- Supplied records
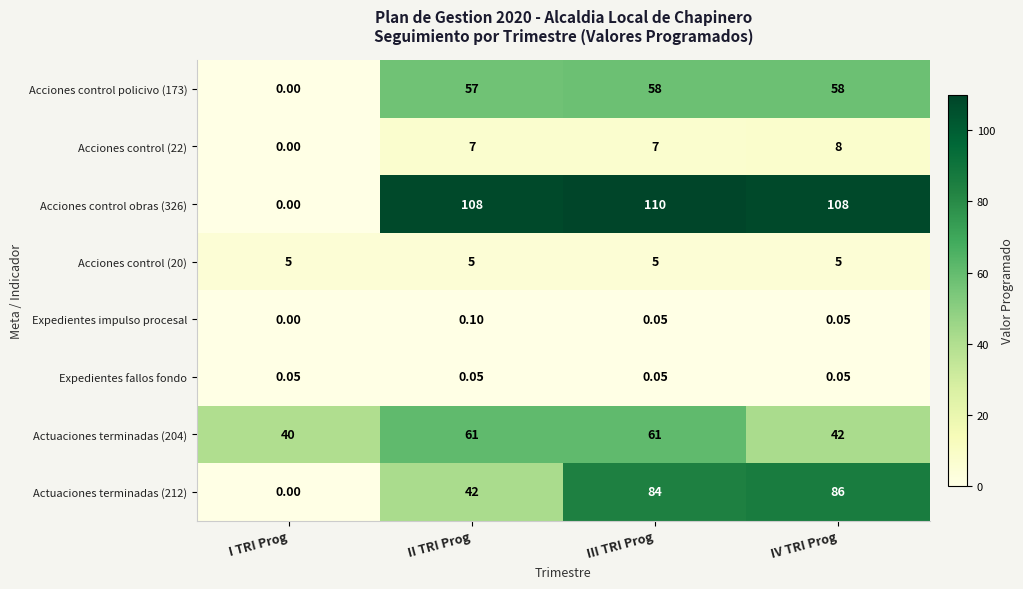

Which series has the widest spread of values?

Acciones control obras (326)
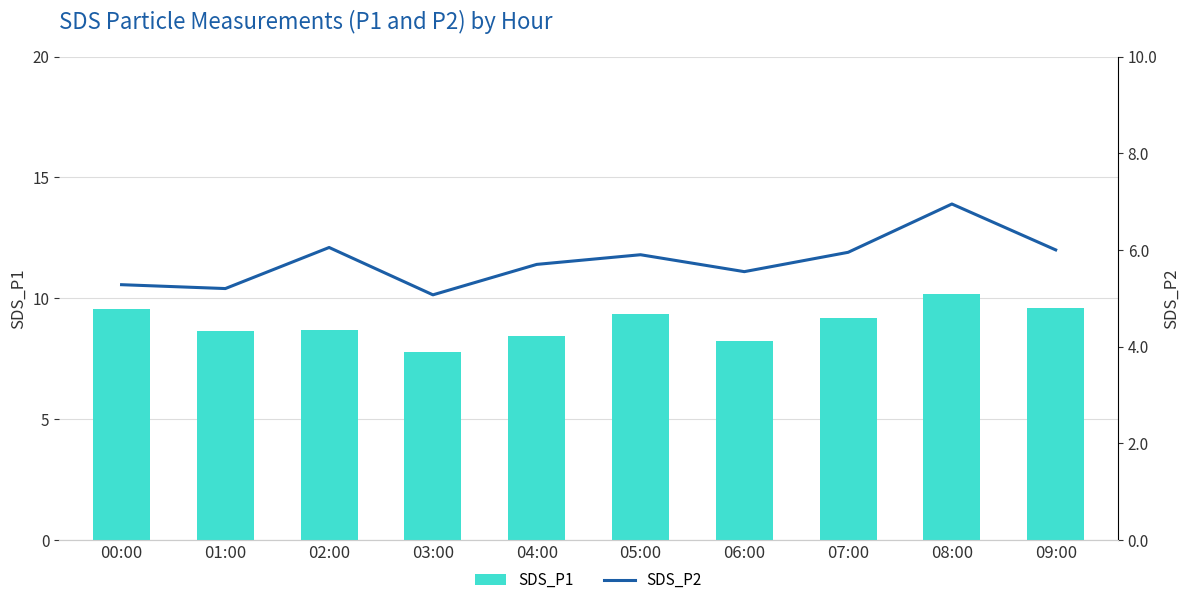

What is the sum of the SDS_P2 values at 06:00 and 08:00?

12.5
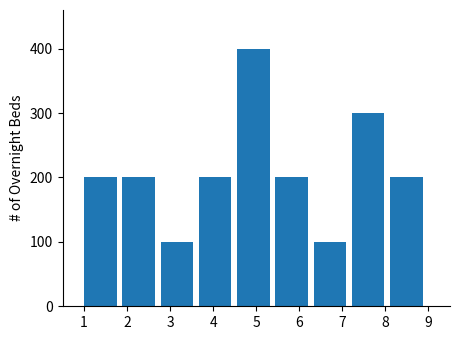

Reading left to right, transcribe this chart: for each bar, give the range it covers on the x-axis and its height. Neither the bar edges nor the heights are printed on the chart, so give them approximately, as read against the axes.

1.0 to 1.9: 200
1.9 to 2.8: 200
2.8 to 3.7: 100
3.7 to 4.6: 200
4.6 to 5.4: 400
5.4 to 6.3: 200
6.3 to 7.2: 100
7.2 to 8.1: 300
8.1 to 9.0: 200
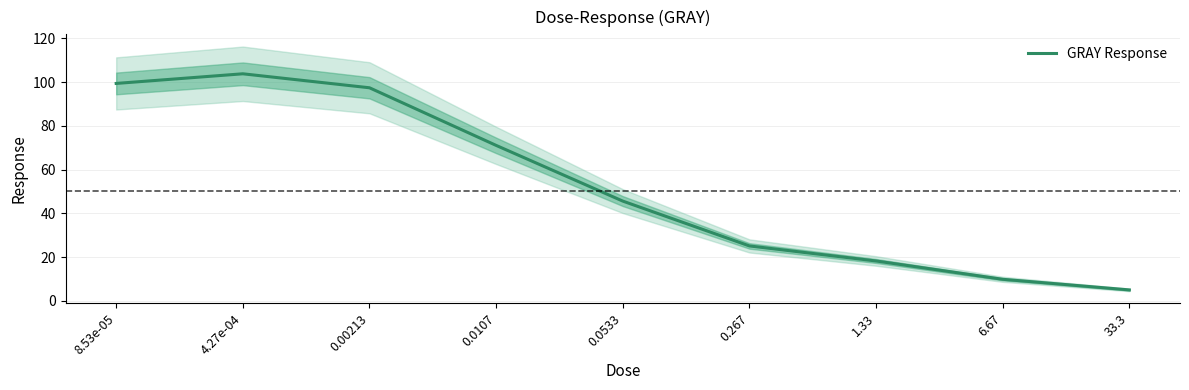

Reading left to right, transcribe all the data shown in this chart.

8.53e-05=99.4	4.27e-04=103.8	0.00213=97.4	0.0107=71.1	0.0533=45.6	0.267=25.1	1.33=18.2	6.67=9.8	33.3=4.9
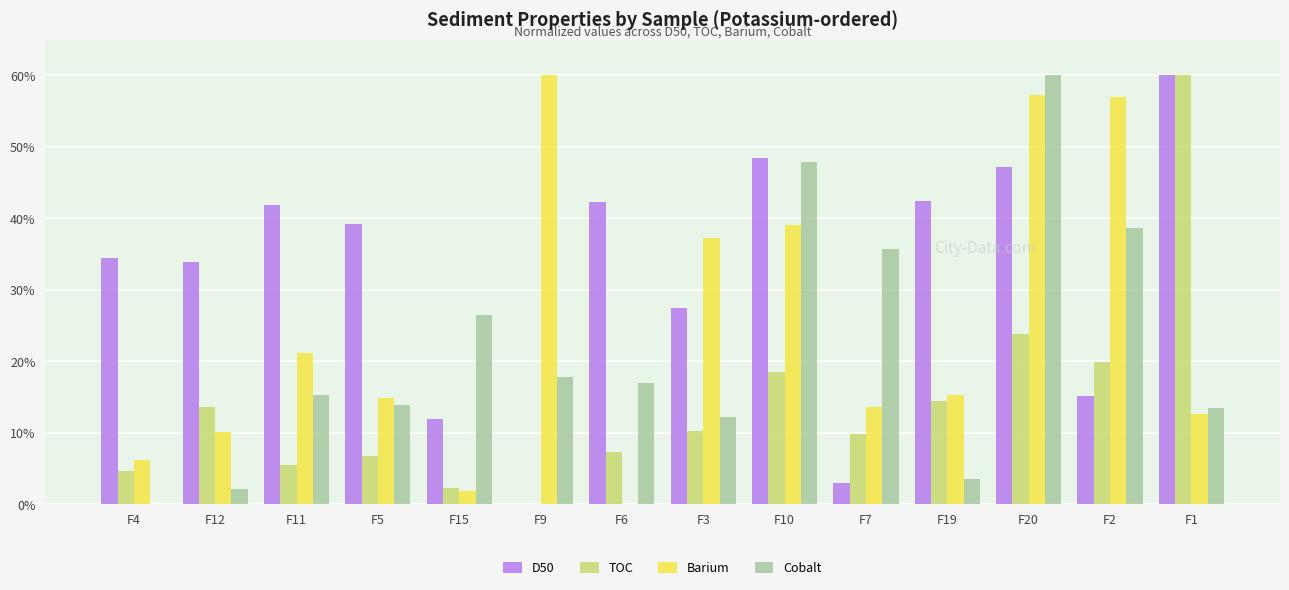

What are all the series names shown in the legend?

D50, TOC, Barium, Cobalt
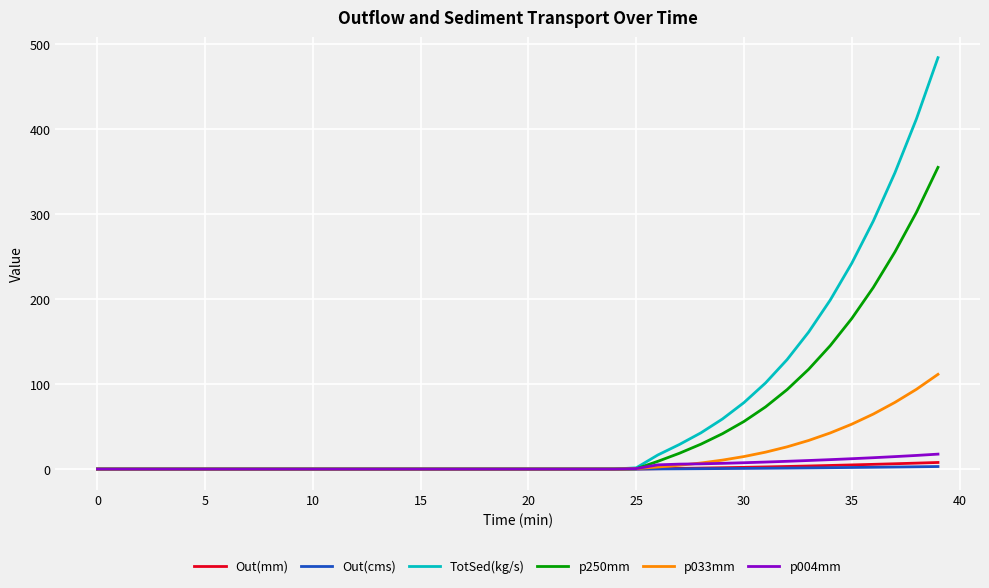

What is the greatest value displayed?

483.7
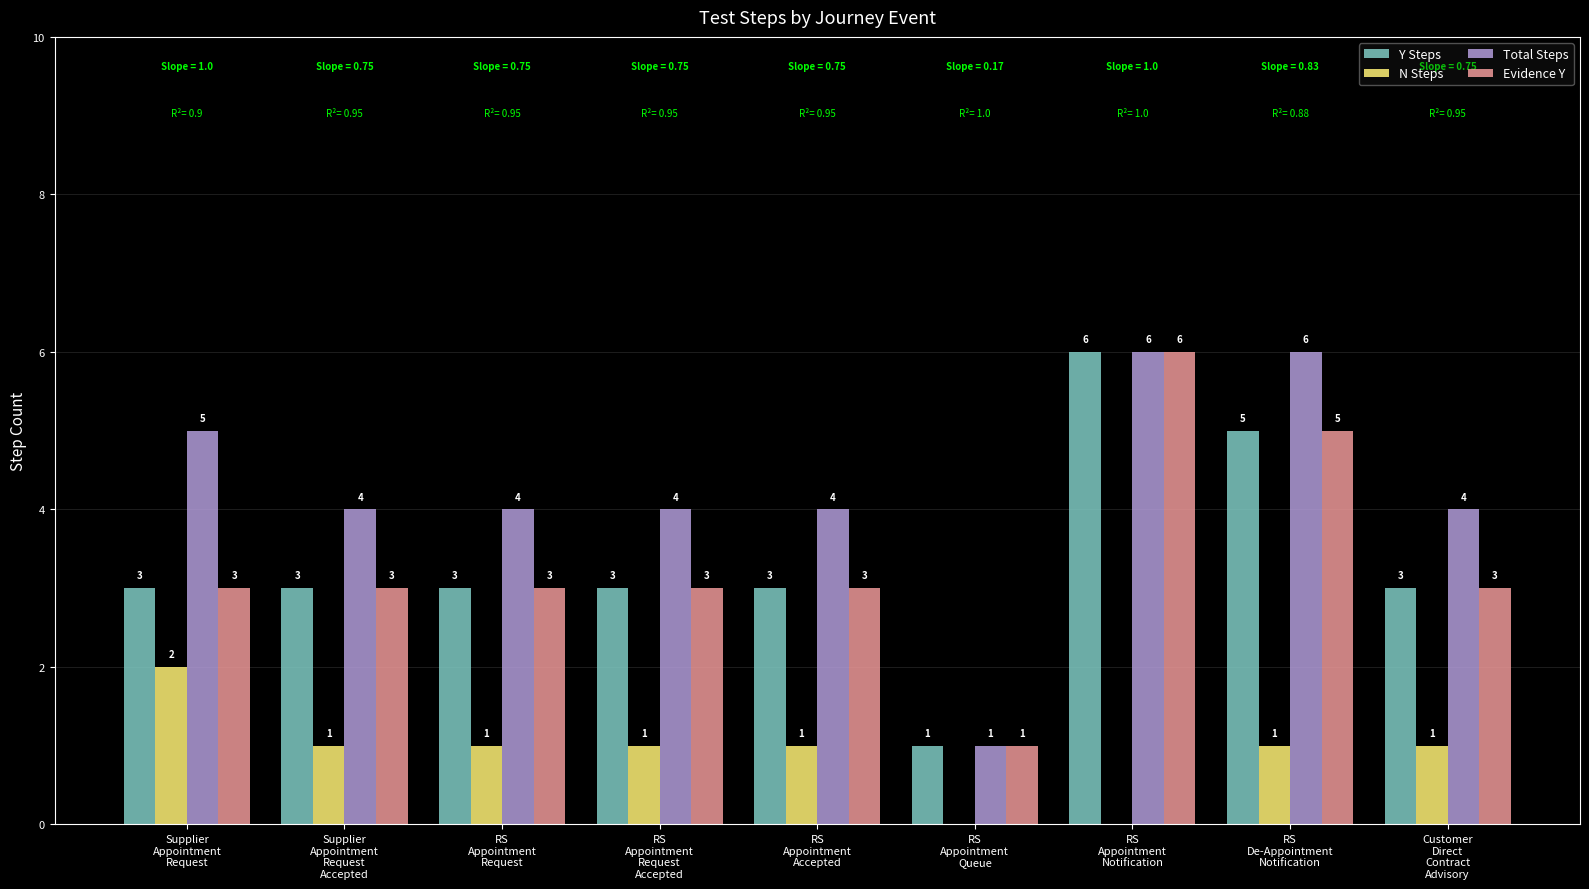

What is the difference between the Y Steps values at RS
Appointment
Accepted and RS
De-Appointment
Notification?

2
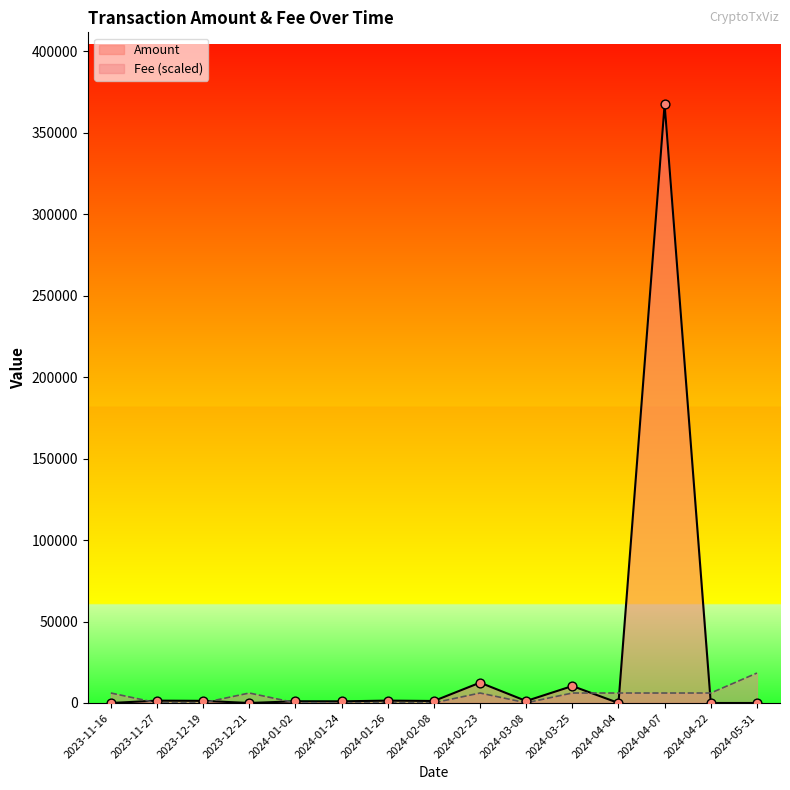

Is the value of Amount at 2023-12-21 greater than the value of Fee at 2024-03-25?

No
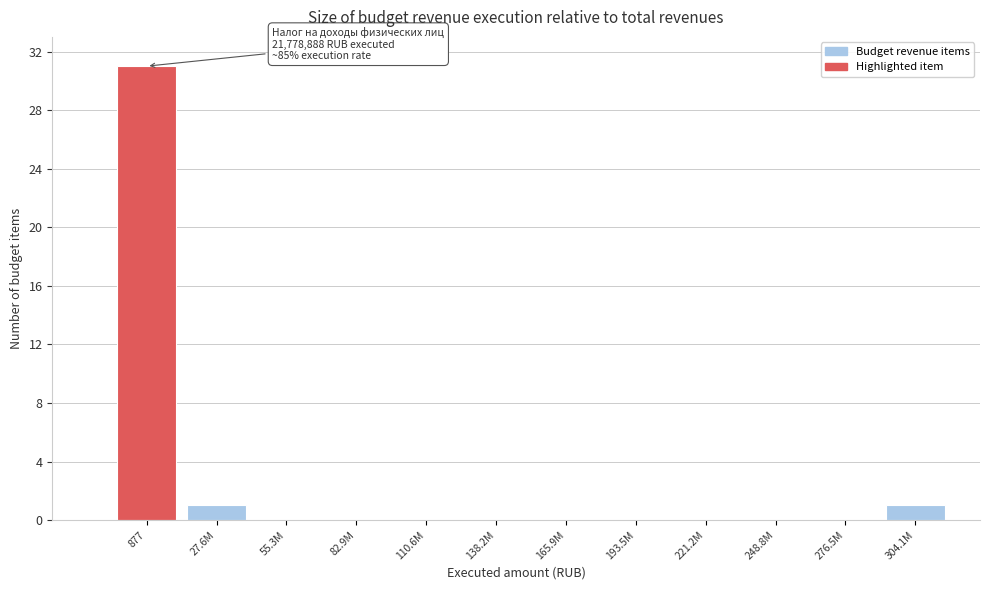

Reading right to left, transcribe all the data shown in this chart.

304.1M=1	276.5M=0	248.8M=0	221.2M=0	193.5M=0	165.9M=0	138.2M=0	110.6M=0	82.9M=0	55.3M=0	27.6M=1	877=31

- Task objective
Rewrite all of the entries above with every "transcribe" changed to "write out" and nothing else altered, leaving out the pictures.

- Result of the exercise
Which series has the widest spread of values?

Acciones control obras (326)

What is the sum of the SDS_P2 values at 06:00 and 08:00?

12.5

Reading left to right, write out this chart: for each bar, give the range it covers on the x-axis and its height. Neither the bar edges nor the heights are printed on the chart, so give them approximately, as read against the axes.

1.0 to 1.9: 200
1.9 to 2.8: 200
2.8 to 3.7: 100
3.7 to 4.6: 200
4.6 to 5.4: 400
5.4 to 6.3: 200
6.3 to 7.2: 100
7.2 to 8.1: 300
8.1 to 9.0: 200

Reading left to right, write out all the data shown in this chart.

8.53e-05=99.4	4.27e-04=103.8	0.00213=97.4	0.0107=71.1	0.0533=45.6	0.267=25.1	1.33=18.2	6.67=9.8	33.3=4.9

What are all the series names shown in the legend?

D50, TOC, Barium, Cobalt

What is the greatest value displayed?

483.7

What is the difference between the Y Steps values at RS
Appointment
Accepted and RS
De-Appointment
Notification?

2

Is the value of Amount at 2023-12-21 greater than the value of Fee at 2024-03-25?

No

Reading right to left, write out all the data shown in this chart.

304.1M=1	276.5M=0	248.8M=0	221.2M=0	193.5M=0	165.9M=0	138.2M=0	110.6M=0	82.9M=0	55.3M=0	27.6M=1	877=31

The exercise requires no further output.